> [Dataset excerpts]

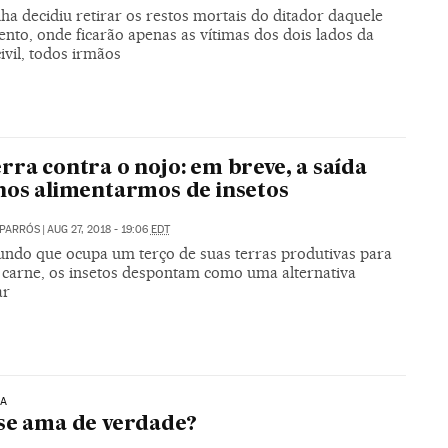
a decidiu retirar os restos mortais do ditador daquele
to, onde ficarão apenas as vítimas dos dois lados da
ivil, todos irmãos
rra contra o nojo: em breve, a saída
nos alimentarmos de insetos
APARRÓS
|
AUG 27, 2018 - 19:06
EDT
do que ocupa um terço de suas terras produtivas para
r carne, os insetos despontam como uma alternativa
ar
IA
se ama de verdade?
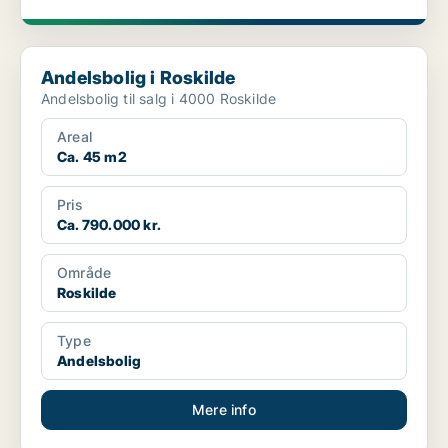
Andelsbolig i Roskilde
Andelsbolig i Roskilde
Andelsbolig til salg i 4000 Roskilde
Areal
Ca. 45 m2
Pris
Ca. 790.000 kr.
Område
Roskilde
Type
Andelsbolig
Mere info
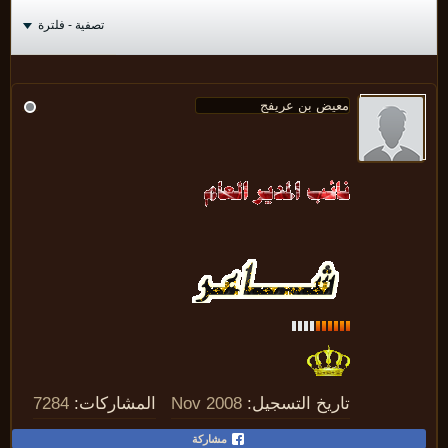
تصفية - فلترة
تاريخ التسجيل:
Nov 2008
المشاركات:
7284
مشاركة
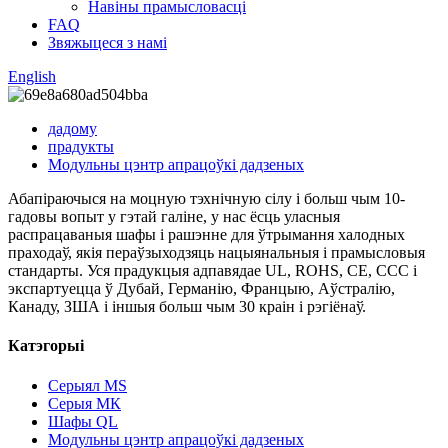
Навіны прамысловасці
FAQ
Звяжыцеся з намі
English
дадому
прадукты
Модульны цэнтр апрацоўкі дадзеных
Абапіраючыся на моцную тэхнічную сілу і больш чым 10-
гадовы вопыт у гэтай галіне, у нас ёсць уласныя
распрацаваныя шафы і рашэнне для ўтрымання халодных
праходаў, якія пераўзыходзяць нацыянальныя і прамысловыя
стандарты. Уся прадукцыя адпавядае UL, ROHS, CE, CCC і
экспартуецца ў Дубай, Германію, Францыю, Аўстралію,
Канаду, ЗША і іншыя больш чым 30 краін і рэгіёнаў.
Катэгорыі
Серыял MS
Серыя МК
Шафы QL
Модульны цэнтр апрацоўкі дадзеных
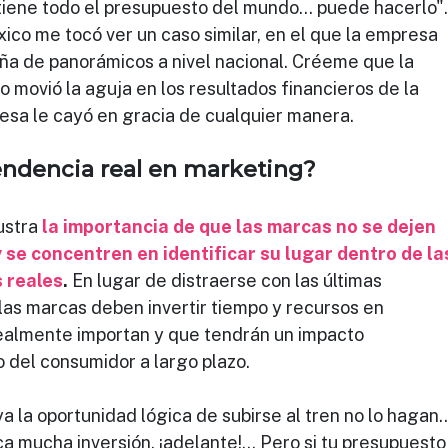
tiene todo el presupuesto del mundo... puede hacerlo".
o me tocó ver un caso similar, en el que la empresa 
aña de panorámicos a nivel nacional. Créeme que la 
o movió la aguja en los resultados financieros de la 
sa le cayó en gracia de cualquier manera.
endencia real en marketing?
ustra 
la importancia de que las marcas no se dejen 
 se concentren en identificar su lugar dentro de la
 reales
.
 En lugar de distraerse con las últimas 
las marcas deben invertir tiempo y recursos en 
almente importan y que tendrán un impacto 
o del consumidor a largo plazo.
 la oportunidad lógica de subirse al tren no lo hagan
ica mucha inversión, ¡adelante!... Pero si tu presupuesto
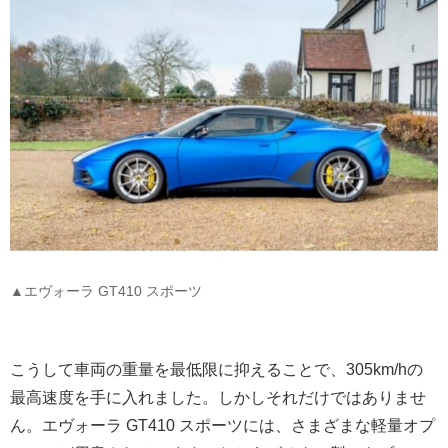
▲エヴォーラ GT410 スポーツ
こうして車両の重量を最低限に抑えることで、305km/hの
最高速度を手に入れました。しかしそれだけではありませ
ん。エヴォーラ GT410 スポーツには、さまざまな軽量オプ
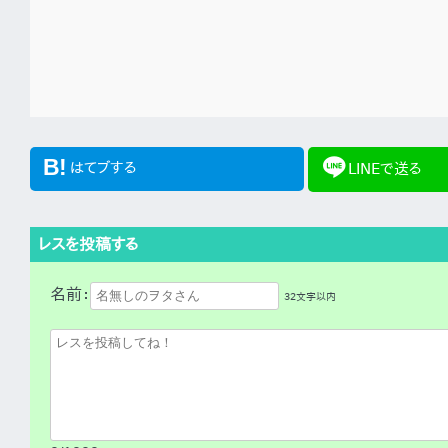
line
B!
はてブする
LINEで送る
レスを投稿する
名前：
32文字以内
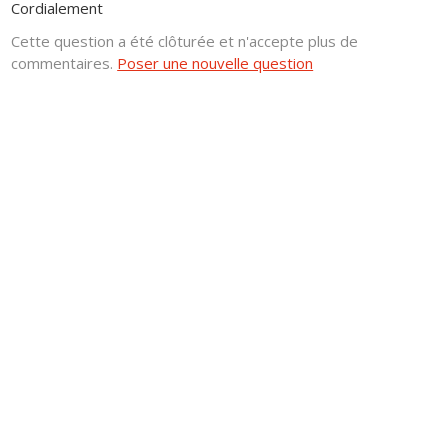
Cordialement
Cette question a été clôturée et n'accepte plus de
commentaires.
Poser une nouvelle question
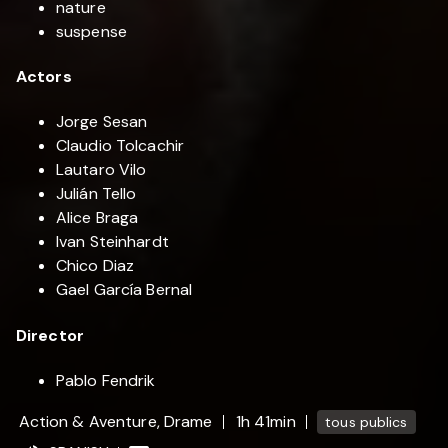
nature
suspense
Actors
Jorge Sesan
Claudio Tolcachir
Lautaro Vilo
Julián Tello
Alice Braga
Ivan Steinhardt
Chico Diaz
Gael García Bernal
Director
Pablo Fendrik
Action & Aventure, Drame
1h 41min
tous publics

> [To-do item]
Whenever the string "エヴォーラ" turns up in a line above, copy that line out.

> [Solution for this exercise]
▲エヴォーラ GT410 スポーツ
ん。エヴォーラ GT410 スポーツには、さまざまな軽量オプ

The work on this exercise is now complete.